For a fuller walkthrough of the iMessage side of a switch, our guide on how to change a text message to iMessage covers the green-bubble and blue-bubble logic in detail. If you are heading back to Android and want to share files with Apple devices over Wi-Fi instead, how to use Quick Share is the closest Android equivalent.
#Why Are RCS Messages Stuck on “Verifying” or “Connecting”?
When you first turn on RCS, Google Messages sends a silent SMS to verify your number. If that verification never completes, the chat status sits on Verifying or Connecting and nothing about RCS actually works yet. Turning the feature off is a clean way to drop out of that limbo and get back to plain SMS while you troubleshoot.

The common causes:
- A dual-SIM phone where the data SIM is on a carrier that blocks the verification SMS.
- A number that was recently ported and is still propagating between RCS lookup servers.
- A Wi-Fi-only setup (RCS verification needs at least one short SMS over the mobile network to complete).
- Aggressive data-saver settings that block the Messages app in the background.
The quickest reset is to turn RCS off, force-stop the Messages app, restart the phone, and only turn RCS back on once you have a working mobile-data signal. If RCS comes up but the rest of your text flow still feels broken, our iMessage not working guide covers the same kind of dual-platform delivery issues from the Apple side, and many of the principles overlap.
#What Disabling RCS Actually Changes
Disabling RCS does not delete any messages. Only the way new messages are sent and received changes. Every conversation already on the phone stays in the Messages app, and backups in Google Drive or Samsung Cloud are untouched.
If you want to export a thread before changing anything, our guide on how to back up WhatsApp messages on Samsung devices covers the same approach for the most popular third-party app.
The only behaviour that changes:
- Outgoing messages over RCS now leave as SMS or MMS instead.
- Read receipts and typing indicators stop showing for new chats with other RCS users.
- Photos and videos may compress more on outgoing MMS, since MMS caps file size much lower than RCS.
- The conversation switches back from “Chat message” to “Text message” in the input field.
#Turning RCS Back On Later
The toggle is reversible. Go back to Messages settings > RCS chats > Turn on RCS chats in Google Messages, or Settings > Chat features > Rich Communication Services in Samsung Messages, and flip the switch the other way. The status line should change from Off to Connecting within a few seconds, then settle on Connected once the verification SMS completes. If verification stalls again, the steps in the “Verifying” section above apply.
If you ran the Google deregistration tool earlier when you moved to iPhone and now want RCS back on a fresh Android phone, you don’t need to do anything extra.

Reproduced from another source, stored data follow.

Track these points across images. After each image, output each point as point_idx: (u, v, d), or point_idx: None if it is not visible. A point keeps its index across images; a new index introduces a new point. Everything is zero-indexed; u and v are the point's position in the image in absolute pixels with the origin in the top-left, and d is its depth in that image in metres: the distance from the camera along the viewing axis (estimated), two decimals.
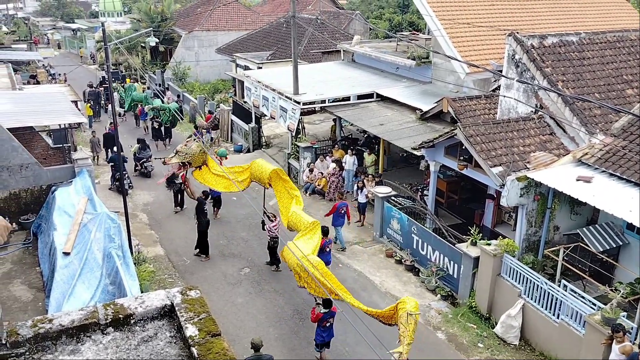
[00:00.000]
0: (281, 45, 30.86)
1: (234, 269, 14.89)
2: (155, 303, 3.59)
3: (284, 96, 20.56)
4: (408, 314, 9.34)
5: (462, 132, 12.99)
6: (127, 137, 24.86)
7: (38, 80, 30.04)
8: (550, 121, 13.75)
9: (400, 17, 41.88)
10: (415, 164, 19.90)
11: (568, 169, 12.15)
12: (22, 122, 15.03)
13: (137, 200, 19.60)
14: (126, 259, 11.47)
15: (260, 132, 25.12)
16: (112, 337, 3.40)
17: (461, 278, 13.11)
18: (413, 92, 19.71)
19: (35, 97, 18.53)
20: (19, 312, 11.38)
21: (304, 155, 20.51)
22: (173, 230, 17.37)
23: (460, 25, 19.09)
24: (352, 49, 24.40)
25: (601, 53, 14.90)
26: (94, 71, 41.83)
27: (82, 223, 12.50)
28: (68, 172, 15.12)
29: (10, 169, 14.24)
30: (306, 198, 19.51)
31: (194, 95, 32.00)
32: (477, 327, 12.37)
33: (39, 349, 3.28)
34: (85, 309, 3.55)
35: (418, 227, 14.66)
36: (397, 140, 16.33)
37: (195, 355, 3.11)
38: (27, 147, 14.82)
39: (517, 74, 14.09)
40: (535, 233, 12.97)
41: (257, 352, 9.49)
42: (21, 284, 12.50)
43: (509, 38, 14.24)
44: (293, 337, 12.08)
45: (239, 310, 13.00)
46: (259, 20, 40.59)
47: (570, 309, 10.63)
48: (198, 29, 38.17)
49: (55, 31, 65.92)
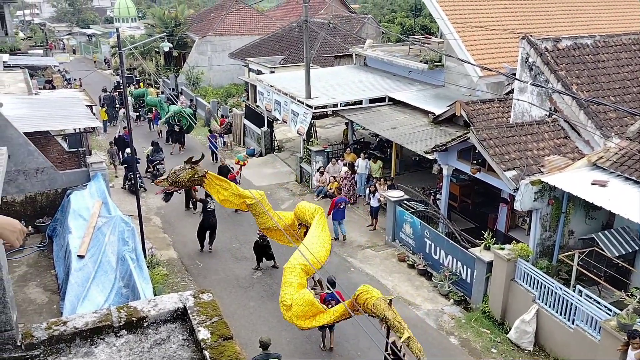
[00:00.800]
0: (293, 50, 30.97)
1: (246, 272, 14.92)
2: (168, 306, 3.61)
3: (296, 100, 20.62)
4: (385, 300, 9.11)
5: (475, 135, 12.92)
6: (140, 141, 25.07)
7: (54, 85, 30.45)
8: (565, 125, 13.63)
9: (412, 20, 41.84)
10: (428, 168, 19.81)
11: (583, 172, 12.02)
12: (38, 126, 15.24)
13: (150, 203, 19.75)
14: (140, 262, 11.55)
15: (273, 136, 25.20)
16: (125, 339, 3.43)
17: (474, 283, 13.02)
18: (425, 95, 19.66)
19: (50, 102, 18.78)
20: (34, 314, 11.51)
21: (316, 159, 20.52)
22: (186, 233, 17.46)
23: (473, 29, 19.01)
24: (364, 52, 24.41)
25: (616, 56, 14.75)
26: (108, 76, 42.27)
27: (97, 226, 12.62)
28: (83, 175, 15.28)
29: (26, 172, 14.43)
30: (317, 202, 19.52)
31: (207, 100, 32.20)
32: (490, 332, 12.27)
33: (53, 351, 3.32)
34: (99, 311, 3.58)
35: (431, 231, 14.59)
36: (409, 144, 16.28)
37: (207, 359, 3.12)
38: (42, 151, 15.01)
39: (531, 77, 13.99)
40: (550, 237, 12.85)
41: (266, 351, 9.62)
42: (36, 286, 12.64)
43: (523, 41, 14.15)
44: (305, 342, 12.06)
45: (251, 314, 13.02)
46: (272, 24, 40.77)
47: (585, 314, 10.50)
48: (211, 34, 38.44)
49: (70, 37, 66.79)
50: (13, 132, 13.66)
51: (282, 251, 14.59)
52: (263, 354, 9.57)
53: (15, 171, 14.22)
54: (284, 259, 12.83)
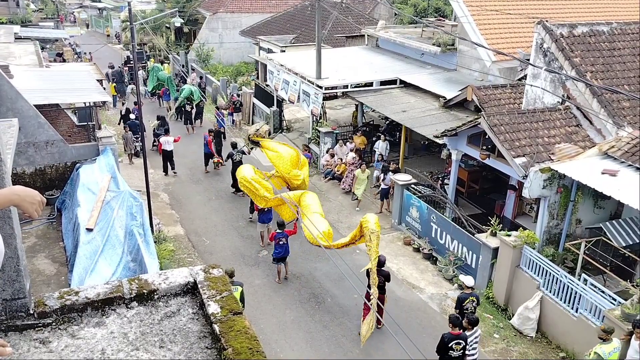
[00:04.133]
0: (305, 29, 30.70)
1: (252, 251, 15.02)
2: (179, 280, 3.65)
3: (306, 80, 20.50)
4: (370, 232, 10.52)
5: (486, 121, 12.83)
6: (149, 117, 25.08)
7: (64, 59, 30.44)
8: (577, 112, 13.51)
9: (426, 2, 41.28)
10: (437, 152, 19.72)
11: (593, 161, 11.94)
12: (48, 99, 15.27)
13: (158, 180, 19.84)
14: (147, 237, 11.65)
15: (282, 116, 25.13)
16: (136, 311, 3.47)
17: (479, 268, 13.05)
18: (437, 79, 19.49)
19: (61, 75, 18.79)
20: (42, 285, 11.68)
21: (325, 140, 20.48)
22: (193, 210, 17.57)
23: (488, 12, 18.75)
24: (376, 34, 24.17)
25: (633, 44, 14.52)
26: (119, 51, 42.14)
27: (105, 200, 12.71)
28: (92, 150, 15.35)
29: (36, 145, 14.51)
30: (324, 184, 19.54)
31: (217, 77, 32.07)
32: (493, 317, 12.33)
33: (65, 320, 3.37)
34: (110, 283, 3.62)
35: (437, 215, 14.60)
36: (419, 127, 16.20)
37: (217, 332, 3.16)
38: (52, 124, 15.07)
39: (545, 64, 13.82)
40: (557, 225, 12.82)
41: (230, 279, 10.37)
42: (45, 257, 12.81)
43: (538, 26, 13.96)
44: (309, 320, 12.19)
45: (255, 292, 13.14)
46: (284, 3, 40.34)
47: (589, 303, 10.53)
48: (222, 11, 38.13)
49: (81, 10, 66.45)
50: (24, 104, 13.70)
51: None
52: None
53: (26, 143, 14.30)
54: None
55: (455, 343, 9.33)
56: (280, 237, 13.15)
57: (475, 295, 10.83)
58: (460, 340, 9.35)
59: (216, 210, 17.58)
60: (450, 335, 9.37)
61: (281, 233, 13.17)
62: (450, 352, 9.35)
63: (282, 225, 13.28)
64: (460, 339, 9.35)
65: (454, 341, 9.32)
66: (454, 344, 9.32)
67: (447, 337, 9.36)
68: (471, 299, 10.65)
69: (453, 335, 9.35)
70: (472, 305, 10.59)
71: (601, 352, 9.04)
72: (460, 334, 9.39)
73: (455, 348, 9.34)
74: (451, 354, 9.37)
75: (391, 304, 12.34)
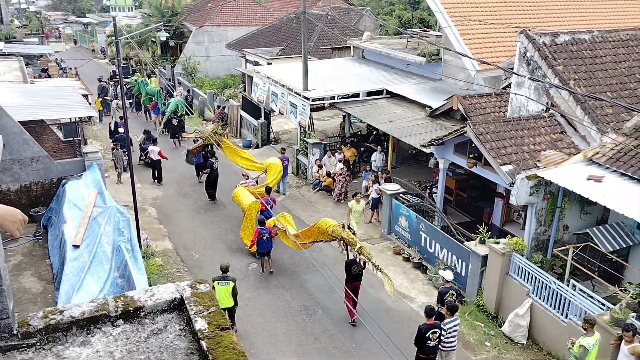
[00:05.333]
0: (291, 41, 30.83)
1: (242, 264, 14.93)
2: (165, 296, 3.61)
3: (293, 92, 20.55)
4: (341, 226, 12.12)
5: (472, 129, 12.92)
6: (136, 131, 24.98)
7: (49, 74, 30.24)
8: (561, 120, 13.66)
9: (410, 13, 41.73)
10: (425, 161, 19.83)
11: (579, 168, 12.06)
12: (33, 115, 15.13)
13: (146, 194, 19.70)
14: (135, 252, 11.53)
15: (269, 128, 25.13)
16: (122, 329, 3.42)
17: (469, 276, 13.07)
18: (423, 89, 19.64)
19: (46, 91, 18.65)
20: (28, 303, 11.48)
21: (313, 151, 20.50)
22: (182, 224, 17.45)
23: (472, 22, 18.97)
24: (362, 45, 24.33)
25: (614, 51, 14.76)
26: (104, 65, 42.02)
27: (92, 216, 12.58)
28: (78, 165, 15.21)
29: (21, 161, 14.35)
30: (313, 194, 19.54)
31: (204, 90, 32.05)
32: (484, 325, 12.33)
33: (49, 340, 3.31)
34: (95, 300, 3.57)
35: (426, 224, 14.63)
36: (406, 137, 16.28)
37: (204, 349, 3.12)
38: (38, 140, 14.92)
39: (529, 72, 13.99)
40: (545, 232, 12.90)
41: (224, 274, 11.73)
42: (31, 275, 12.61)
43: (521, 35, 14.14)
44: (300, 333, 12.11)
45: (246, 305, 13.04)
46: (269, 15, 40.56)
47: (578, 308, 10.57)
48: (208, 24, 38.22)
49: (66, 25, 66.29)
50: (8, 120, 13.57)
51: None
52: (221, 275, 11.67)
53: (10, 160, 14.14)
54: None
55: (432, 332, 9.80)
56: (263, 233, 14.01)
57: (454, 289, 11.36)
58: (436, 330, 9.84)
59: (205, 223, 17.49)
60: (426, 325, 9.83)
61: (264, 229, 14.04)
62: (428, 342, 9.81)
63: (262, 222, 14.18)
64: (435, 328, 9.85)
65: (430, 331, 9.79)
66: (431, 334, 9.78)
67: (423, 328, 9.82)
68: (451, 292, 11.09)
69: (429, 325, 9.83)
70: (452, 299, 10.91)
71: (586, 343, 9.17)
72: (435, 323, 9.90)
73: (432, 337, 9.81)
74: (428, 344, 9.83)
75: (382, 314, 12.32)
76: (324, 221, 12.65)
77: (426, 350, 9.88)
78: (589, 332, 9.36)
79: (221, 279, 11.60)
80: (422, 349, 9.89)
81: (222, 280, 11.57)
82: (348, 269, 12.04)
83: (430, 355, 9.95)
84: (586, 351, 9.15)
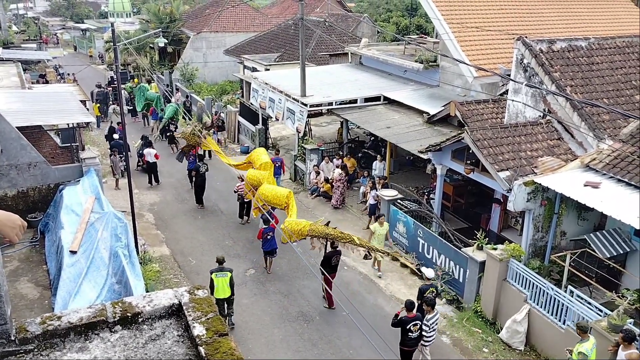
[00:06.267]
0: (289, 47, 30.91)
1: (239, 270, 14.89)
2: (163, 302, 3.60)
3: (291, 98, 20.59)
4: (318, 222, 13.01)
5: (470, 135, 12.96)
6: (134, 137, 24.98)
7: (47, 80, 30.24)
8: (558, 126, 13.71)
9: (408, 20, 41.91)
10: (422, 168, 19.86)
11: (576, 174, 12.10)
12: (30, 121, 15.13)
13: (143, 200, 19.68)
14: (132, 258, 11.52)
15: (267, 134, 25.15)
16: (120, 335, 3.41)
17: (467, 282, 13.07)
18: (420, 95, 19.70)
19: (44, 97, 18.66)
20: (25, 309, 11.44)
21: (311, 157, 20.52)
22: (179, 230, 17.42)
23: (469, 29, 19.06)
24: (359, 51, 24.41)
25: (610, 58, 14.84)
26: (102, 71, 42.04)
27: (89, 222, 12.56)
28: (76, 171, 15.20)
29: (18, 167, 14.33)
30: (311, 200, 19.55)
31: (202, 96, 32.10)
32: (482, 331, 12.32)
33: (47, 346, 3.30)
34: (93, 306, 3.56)
35: (424, 230, 14.63)
36: (404, 143, 16.32)
37: (202, 355, 3.12)
38: (35, 145, 14.91)
39: (525, 79, 14.05)
40: (542, 238, 12.92)
41: (221, 265, 12.15)
42: (28, 281, 12.57)
43: (518, 42, 14.21)
44: (298, 339, 12.08)
45: (243, 311, 13.01)
46: (267, 22, 40.67)
47: (576, 315, 10.57)
48: (206, 30, 38.30)
49: (64, 31, 66.35)
50: (5, 126, 13.57)
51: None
52: (218, 267, 12.10)
53: (8, 165, 14.13)
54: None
55: (413, 325, 10.33)
56: (267, 232, 14.20)
57: (434, 286, 11.92)
58: (417, 322, 10.38)
59: (202, 229, 17.46)
60: (407, 318, 10.35)
61: (268, 228, 14.20)
62: (409, 334, 10.36)
63: (267, 221, 14.19)
64: (416, 320, 10.39)
65: (411, 323, 10.32)
66: (412, 326, 10.32)
67: (404, 321, 10.34)
68: (431, 290, 11.58)
69: (409, 318, 10.35)
70: (432, 295, 11.22)
71: (584, 350, 9.17)
72: (416, 315, 10.45)
73: (413, 330, 10.35)
74: (410, 336, 10.38)
75: (381, 321, 12.29)
76: (290, 222, 13.20)
77: (408, 342, 10.44)
78: (583, 338, 9.38)
79: (218, 270, 12.04)
80: (404, 341, 10.46)
81: (219, 271, 12.02)
82: (328, 260, 12.75)
83: (412, 347, 10.54)
84: (585, 357, 9.17)
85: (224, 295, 11.93)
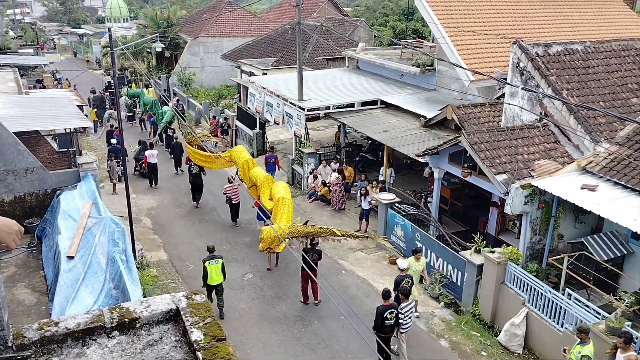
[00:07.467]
0: (286, 52, 30.97)
1: (237, 275, 14.88)
2: (161, 307, 3.60)
3: (288, 102, 20.62)
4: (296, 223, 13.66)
5: (467, 139, 12.99)
6: (131, 142, 24.96)
7: (44, 85, 30.22)
8: (555, 129, 13.75)
9: (404, 24, 42.01)
10: (419, 171, 19.89)
11: (572, 177, 12.13)
12: (28, 126, 15.10)
13: (141, 204, 19.65)
14: (129, 263, 11.48)
15: (265, 138, 25.16)
16: (117, 340, 3.41)
17: (465, 286, 13.07)
18: (417, 99, 19.74)
19: (41, 102, 18.63)
20: (22, 315, 11.40)
21: (308, 161, 20.53)
22: (176, 235, 17.40)
23: (465, 33, 19.13)
24: (356, 55, 24.46)
25: (606, 62, 14.90)
26: (99, 76, 42.04)
27: (87, 227, 12.53)
28: (73, 176, 15.16)
29: (15, 172, 14.29)
30: (309, 204, 19.55)
31: (199, 101, 32.11)
32: (480, 335, 12.32)
33: (44, 352, 3.29)
34: (91, 312, 3.55)
35: (422, 234, 14.64)
36: (401, 147, 16.34)
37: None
38: (32, 151, 14.87)
39: (522, 82, 14.10)
40: (540, 241, 12.94)
41: (212, 253, 12.69)
42: (25, 287, 12.52)
43: (514, 46, 14.26)
44: (296, 344, 12.06)
45: (241, 316, 12.99)
46: (264, 26, 40.74)
47: (574, 317, 10.58)
48: (203, 35, 38.35)
49: (61, 36, 66.33)
50: (2, 131, 13.53)
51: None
52: (210, 255, 12.66)
53: (5, 171, 14.09)
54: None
55: (389, 313, 10.69)
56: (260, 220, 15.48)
57: (409, 277, 12.14)
58: (393, 310, 10.77)
59: (200, 234, 17.44)
60: (383, 307, 10.72)
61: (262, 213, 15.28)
62: (386, 322, 10.72)
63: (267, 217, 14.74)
64: (392, 308, 10.78)
65: (388, 311, 10.68)
66: (388, 314, 10.68)
67: (381, 309, 10.70)
68: (406, 280, 11.88)
69: (386, 306, 10.73)
70: (407, 286, 11.49)
71: (588, 352, 9.15)
72: (392, 304, 10.84)
73: (389, 317, 10.71)
74: (386, 323, 10.75)
75: None
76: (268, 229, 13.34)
77: (385, 329, 10.77)
78: (585, 340, 9.36)
79: (210, 258, 12.67)
80: (381, 329, 10.75)
81: (211, 259, 12.65)
82: (304, 257, 13.02)
83: (388, 334, 10.91)
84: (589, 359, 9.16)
85: (216, 282, 12.63)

Reinstalling Google Messages and signing in will trigger a new verification on the new device.
#Bottom Line
Turn RCS off in Messages > Profile > Messages settings > RCS chats, wait for Off, then swap your SIM or activate a new iPhone.
#Frequently Asked Questions
How do I know if RCS is on right now?
Open any conversation in Google Messages or Samsung Messages. If the input box says “RCS message” or “Chat message,” RCS is on. If it says “SMS” or “Text message,” RCS is off or unavailable for that contact. The chat settings screen also shows the current status as Connected, Connecting, or Off.

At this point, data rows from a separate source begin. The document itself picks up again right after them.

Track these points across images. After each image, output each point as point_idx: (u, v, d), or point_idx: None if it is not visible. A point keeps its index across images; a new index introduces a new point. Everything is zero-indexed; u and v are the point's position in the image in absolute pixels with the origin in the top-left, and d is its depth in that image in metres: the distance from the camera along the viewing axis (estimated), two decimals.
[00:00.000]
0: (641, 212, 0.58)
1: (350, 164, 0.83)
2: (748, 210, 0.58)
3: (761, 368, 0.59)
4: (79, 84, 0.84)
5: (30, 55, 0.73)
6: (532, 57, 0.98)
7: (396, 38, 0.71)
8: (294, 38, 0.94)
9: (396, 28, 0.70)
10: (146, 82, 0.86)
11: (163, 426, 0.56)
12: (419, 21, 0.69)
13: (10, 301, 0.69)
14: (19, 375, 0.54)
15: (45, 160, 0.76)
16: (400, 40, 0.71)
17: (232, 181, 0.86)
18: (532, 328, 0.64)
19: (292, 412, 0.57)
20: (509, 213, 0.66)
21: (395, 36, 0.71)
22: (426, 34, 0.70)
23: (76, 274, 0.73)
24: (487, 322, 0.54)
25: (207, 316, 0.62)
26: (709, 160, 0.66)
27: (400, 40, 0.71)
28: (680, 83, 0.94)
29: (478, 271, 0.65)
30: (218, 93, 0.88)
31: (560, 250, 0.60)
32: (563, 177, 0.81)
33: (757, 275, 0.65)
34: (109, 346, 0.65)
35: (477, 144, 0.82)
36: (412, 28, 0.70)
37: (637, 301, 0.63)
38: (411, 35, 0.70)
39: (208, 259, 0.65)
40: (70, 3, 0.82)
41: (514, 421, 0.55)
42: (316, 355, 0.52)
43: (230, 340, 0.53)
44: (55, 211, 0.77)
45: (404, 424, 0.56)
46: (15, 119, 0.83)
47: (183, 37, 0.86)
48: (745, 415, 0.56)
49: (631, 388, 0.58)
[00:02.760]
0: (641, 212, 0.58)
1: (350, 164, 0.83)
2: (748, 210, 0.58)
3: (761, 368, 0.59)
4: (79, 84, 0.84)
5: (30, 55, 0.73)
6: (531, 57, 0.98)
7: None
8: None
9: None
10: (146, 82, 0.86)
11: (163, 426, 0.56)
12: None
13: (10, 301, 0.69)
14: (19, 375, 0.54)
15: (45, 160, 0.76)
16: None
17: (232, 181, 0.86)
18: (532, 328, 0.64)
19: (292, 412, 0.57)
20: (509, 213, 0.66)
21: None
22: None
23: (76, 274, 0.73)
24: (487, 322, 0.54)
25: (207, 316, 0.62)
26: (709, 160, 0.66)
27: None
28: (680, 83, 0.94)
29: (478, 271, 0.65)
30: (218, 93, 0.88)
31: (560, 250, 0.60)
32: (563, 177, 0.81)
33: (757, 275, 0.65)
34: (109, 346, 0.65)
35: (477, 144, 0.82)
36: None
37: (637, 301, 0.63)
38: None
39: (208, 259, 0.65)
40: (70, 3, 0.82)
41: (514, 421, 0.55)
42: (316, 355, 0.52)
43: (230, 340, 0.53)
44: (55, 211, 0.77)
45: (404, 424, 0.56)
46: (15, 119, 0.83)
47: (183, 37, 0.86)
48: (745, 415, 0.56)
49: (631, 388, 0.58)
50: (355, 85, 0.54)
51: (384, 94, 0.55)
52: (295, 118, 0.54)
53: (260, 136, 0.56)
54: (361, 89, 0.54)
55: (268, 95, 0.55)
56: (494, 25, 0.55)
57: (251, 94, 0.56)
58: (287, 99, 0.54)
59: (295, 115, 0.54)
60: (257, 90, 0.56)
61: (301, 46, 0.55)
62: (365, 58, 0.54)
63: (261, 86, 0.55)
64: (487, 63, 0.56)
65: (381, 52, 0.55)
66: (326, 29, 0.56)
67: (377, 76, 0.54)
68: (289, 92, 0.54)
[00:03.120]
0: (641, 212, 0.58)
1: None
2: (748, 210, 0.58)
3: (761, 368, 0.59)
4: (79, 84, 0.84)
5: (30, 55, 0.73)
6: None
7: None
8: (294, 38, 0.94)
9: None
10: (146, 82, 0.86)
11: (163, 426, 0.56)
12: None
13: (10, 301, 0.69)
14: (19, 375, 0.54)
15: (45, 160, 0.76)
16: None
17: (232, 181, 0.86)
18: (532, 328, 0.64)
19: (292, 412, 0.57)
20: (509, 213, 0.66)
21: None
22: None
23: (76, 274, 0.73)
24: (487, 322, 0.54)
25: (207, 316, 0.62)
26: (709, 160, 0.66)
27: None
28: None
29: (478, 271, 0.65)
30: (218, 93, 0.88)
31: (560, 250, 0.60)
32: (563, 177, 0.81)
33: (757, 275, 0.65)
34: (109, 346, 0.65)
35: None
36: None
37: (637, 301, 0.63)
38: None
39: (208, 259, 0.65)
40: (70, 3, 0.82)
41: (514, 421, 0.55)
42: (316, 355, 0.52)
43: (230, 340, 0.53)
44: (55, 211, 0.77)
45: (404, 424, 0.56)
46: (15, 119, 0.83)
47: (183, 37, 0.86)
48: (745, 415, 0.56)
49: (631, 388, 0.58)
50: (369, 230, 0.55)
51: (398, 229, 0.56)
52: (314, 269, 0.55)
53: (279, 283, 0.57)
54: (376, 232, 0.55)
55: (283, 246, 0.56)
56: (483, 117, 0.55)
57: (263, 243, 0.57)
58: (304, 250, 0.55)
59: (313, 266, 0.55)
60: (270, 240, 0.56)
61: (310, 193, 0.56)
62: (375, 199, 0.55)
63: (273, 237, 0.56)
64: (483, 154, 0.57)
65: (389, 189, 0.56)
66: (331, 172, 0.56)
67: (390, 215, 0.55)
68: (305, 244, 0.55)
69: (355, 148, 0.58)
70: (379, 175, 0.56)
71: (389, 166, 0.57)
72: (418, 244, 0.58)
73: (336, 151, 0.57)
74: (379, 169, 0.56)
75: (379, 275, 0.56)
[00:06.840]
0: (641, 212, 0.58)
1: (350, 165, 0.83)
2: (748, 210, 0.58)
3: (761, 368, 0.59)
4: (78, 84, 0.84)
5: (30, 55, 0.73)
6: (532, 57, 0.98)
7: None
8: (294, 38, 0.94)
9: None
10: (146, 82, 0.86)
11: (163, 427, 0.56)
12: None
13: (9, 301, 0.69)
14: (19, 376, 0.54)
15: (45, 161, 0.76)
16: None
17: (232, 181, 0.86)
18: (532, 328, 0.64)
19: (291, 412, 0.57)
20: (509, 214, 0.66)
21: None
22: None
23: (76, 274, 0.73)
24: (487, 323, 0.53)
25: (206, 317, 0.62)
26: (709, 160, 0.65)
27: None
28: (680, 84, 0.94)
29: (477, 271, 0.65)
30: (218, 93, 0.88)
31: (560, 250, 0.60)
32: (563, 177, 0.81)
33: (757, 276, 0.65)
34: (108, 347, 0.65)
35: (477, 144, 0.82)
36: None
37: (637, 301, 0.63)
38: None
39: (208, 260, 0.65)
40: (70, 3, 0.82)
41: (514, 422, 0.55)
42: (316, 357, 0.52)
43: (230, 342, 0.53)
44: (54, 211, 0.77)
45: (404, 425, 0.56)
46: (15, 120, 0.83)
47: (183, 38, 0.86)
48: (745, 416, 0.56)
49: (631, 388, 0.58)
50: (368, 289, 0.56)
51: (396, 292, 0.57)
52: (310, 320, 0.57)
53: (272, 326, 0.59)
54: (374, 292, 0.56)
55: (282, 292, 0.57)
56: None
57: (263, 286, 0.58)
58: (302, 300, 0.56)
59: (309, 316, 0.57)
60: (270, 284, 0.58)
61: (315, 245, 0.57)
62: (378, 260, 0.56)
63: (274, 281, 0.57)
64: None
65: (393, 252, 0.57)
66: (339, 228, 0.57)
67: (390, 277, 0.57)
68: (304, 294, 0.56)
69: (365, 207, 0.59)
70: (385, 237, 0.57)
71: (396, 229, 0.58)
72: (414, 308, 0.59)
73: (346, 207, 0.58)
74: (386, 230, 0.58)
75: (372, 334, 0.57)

Does turning off RCS save battery?
Barely. In our testing the difference over a full day on a Pixel 8 was negligible. Battery is not a good reason to disable RCS on its own.
Will my group chats still work after I turn off RCS?
Yes, but they fall back to MMS group messaging. That means lower-quality photos, no typing indicators, and no read receipts inside the group. Anyone in the group who is still on RCS may see the thread split into a separate SMS-only conversation in their own Messages app.
Should I turn off RCS before a factory reset?
If you plan to use the same SIM and phone after the reset, you don’t have to. If you are wiping the phone to sell or hand it over, turn RCS off first so the new owner inherits a clean chat-features state. This matters most when the next owner may move the line to a non-Android device, since the same de-register trap that hits iPhone switchers can hit them too.
Why does RCS keep turning itself back on?
A Google Messages update can re-prompt for chat features, and tapping the wrong button on that prompt re-enables RCS. If RCS comes back without your input, open the Messages settings, turn it off again, and dismiss the next “Turn on chat features” banner by tapping the X rather than the blue button.
Can my carrier turn off RCS for me?
Some carriers run their own RCS service alongside Google’s. If the toggle in Google Messages is missing or greyed out, your carrier may control the feature from their account portal instead, and you can ask their support team to disable chat features on the line.